History of the Museum

  • Arthur Smith, the first curator

    Arthur Smith, the first curator

  • The interior of the museum at Greyfriars

    The interior of the museum at Greyfriars

  • Greyfriars in 1764

    Greyfriars in 1764

The museum was renamed in April 2023 as Lincoln Museum and Usher Gallery. The name ‘The Collection’ was in existence from 2005, when the museum merged with the Usher Gallery and moved to its current home on Danes Terrace. Before then, the museum was known as ‘The City and County Museum’.

The City and County Museum was founded in 1906, at a time when many towns and cities were beginning to recognise the importance of having a local museum as a focal point for both preserving local heritage and as an educational centre for the population. After deciding to create a museum, the city of Lincoln had to employ a curator to build up the museum collections. The man they chose was named Arthur Smith.

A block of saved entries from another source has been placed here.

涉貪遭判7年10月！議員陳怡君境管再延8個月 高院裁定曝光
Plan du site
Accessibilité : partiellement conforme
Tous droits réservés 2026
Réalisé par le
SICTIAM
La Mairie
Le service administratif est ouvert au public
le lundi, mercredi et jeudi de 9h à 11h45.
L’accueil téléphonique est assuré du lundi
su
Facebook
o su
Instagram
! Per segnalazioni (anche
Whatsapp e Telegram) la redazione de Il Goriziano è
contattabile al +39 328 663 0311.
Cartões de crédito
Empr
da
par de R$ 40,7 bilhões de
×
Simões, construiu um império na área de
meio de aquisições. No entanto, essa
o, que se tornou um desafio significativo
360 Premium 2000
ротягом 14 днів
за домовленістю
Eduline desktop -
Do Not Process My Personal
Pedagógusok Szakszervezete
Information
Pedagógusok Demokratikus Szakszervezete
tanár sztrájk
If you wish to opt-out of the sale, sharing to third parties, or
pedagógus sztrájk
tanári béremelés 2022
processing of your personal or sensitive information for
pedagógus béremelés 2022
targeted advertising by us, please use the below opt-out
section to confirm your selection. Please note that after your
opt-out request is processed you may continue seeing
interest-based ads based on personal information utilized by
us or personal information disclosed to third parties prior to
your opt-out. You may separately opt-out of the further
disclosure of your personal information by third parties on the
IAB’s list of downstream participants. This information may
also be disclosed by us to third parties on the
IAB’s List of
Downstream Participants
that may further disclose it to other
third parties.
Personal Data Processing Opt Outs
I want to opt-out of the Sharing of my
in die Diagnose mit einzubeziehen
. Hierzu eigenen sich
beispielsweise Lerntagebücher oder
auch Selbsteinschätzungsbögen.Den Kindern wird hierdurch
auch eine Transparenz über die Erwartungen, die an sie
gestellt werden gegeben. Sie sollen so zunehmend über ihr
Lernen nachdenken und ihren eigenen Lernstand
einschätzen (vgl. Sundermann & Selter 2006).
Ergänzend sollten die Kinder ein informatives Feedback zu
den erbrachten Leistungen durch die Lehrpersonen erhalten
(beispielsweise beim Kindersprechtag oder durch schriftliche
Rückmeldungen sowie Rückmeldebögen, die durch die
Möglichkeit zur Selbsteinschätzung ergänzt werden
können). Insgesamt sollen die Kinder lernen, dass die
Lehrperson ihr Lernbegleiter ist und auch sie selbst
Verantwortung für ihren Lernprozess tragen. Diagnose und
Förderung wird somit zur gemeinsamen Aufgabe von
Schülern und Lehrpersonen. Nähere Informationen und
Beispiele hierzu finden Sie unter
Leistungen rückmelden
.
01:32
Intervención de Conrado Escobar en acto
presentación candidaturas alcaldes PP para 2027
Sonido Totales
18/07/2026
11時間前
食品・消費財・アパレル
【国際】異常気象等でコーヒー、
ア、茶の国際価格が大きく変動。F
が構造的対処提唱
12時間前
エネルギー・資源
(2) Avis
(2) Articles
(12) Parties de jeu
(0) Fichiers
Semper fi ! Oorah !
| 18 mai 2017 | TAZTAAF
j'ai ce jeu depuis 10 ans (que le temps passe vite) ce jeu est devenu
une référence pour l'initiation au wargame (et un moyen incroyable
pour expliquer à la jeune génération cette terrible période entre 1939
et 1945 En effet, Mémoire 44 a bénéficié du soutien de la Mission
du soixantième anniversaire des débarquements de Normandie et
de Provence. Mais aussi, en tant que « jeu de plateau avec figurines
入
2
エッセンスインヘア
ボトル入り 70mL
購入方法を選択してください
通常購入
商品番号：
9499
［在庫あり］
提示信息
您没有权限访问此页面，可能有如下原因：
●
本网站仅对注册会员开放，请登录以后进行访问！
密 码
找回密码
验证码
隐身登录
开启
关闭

Arthur Smith was born in Leicester in 1869, but his family had moved to Grimsby when he was a young boy. He worked in the boot and shoe trade, as his father had done, but his interest was in natural history and he would later be accepted into the Fellowships of the Linnean Society and the Royal Entomological Society. In 1896 he became a founder and Honorary Secretary of the Grimsby and District Naturalist Society, and shortly afterwards was made the curator of their small museum.

After being offered the role of curator of the new Lincoln museum he moved to the city with his wife Laura and their two young sons. He maintained his interest in natural history and joined the Lincolnshire Naturalists' Union, acting as their Honorary Secretary up until his retirement in 1935, in which year he was also elected President of the Society.

Arthur Smith’s role in building up the museum’s collections cannot be overstated. In 1906 he brought together over 12,000 objects from existing collections, private donations and recent discoveries to form the nucleus of the museum collection. The early museum contained everything from natural history specimens and archaeological artefacts to ethnography and decorative art. The main focus of Arthur Smith’s collecting, in contrast to many other museums at the time, was on objects with local connections. Important early collections were transferred into the museum’s care, such as the material owned by Lincoln Cathedral and the Lincoln Mechanics' Institute. Many objects had been discovered a century or more earlier and this was the first time they were being gathered together under public ownership.

The City and County Museum first opened to the public on the 22nd May 1907, in the Greyfriars building on Broadgate. This beautiful 13th century Franciscan church was to remain the museum’s home for almost the next hundred years, having formerly been used as a private house in the Tudor period, a school and the home of the Lincoln Mechanics' Institute following the dissolution of the Friary in 1539.

The collections continued to expand under Arthur Smith’s curatorship and he developed his interest in local archaeology, publishing a very popular series of local newspaper articles in the 1920s and 1930s, which were later turned into booklets, sold in the museum shop. You can download some of these booklets on our resources page.

Upon Arthur Smith’s retirement in 1935, the curatorship was handed over to Tom Baker, who would go on to be a huge figure in Lincolnshire heritage and archaeology. Tom Baker had joined the museum as Arthur Smith’s assistant in 1927 at the age of just 15.

The museum continued to grow both in terms of the size of the collections and popularity, and in 1974 the local government reorganisation saw the museum officially recognised as the county archaeological museum as by this time the primary focus of collecting was on local archaeology. Collections such as decorative art, clocks and social history began to be passed over to other institutions such as the Usher Gallery and the Museum of Lincolnshire Life, where they could be cared for and displayed alongside other similar collections.

By the time the museum had a chance to move to a new, purpose-built home in 2005 and take on a new name – The Collection: Art and Archaeology in Lincolnshire – the collections numbered over 2 million objects, encompassing local archaeology, geology, natural history, numismatics, foreign archaeology, arms and armour, palaeontology and world cultures.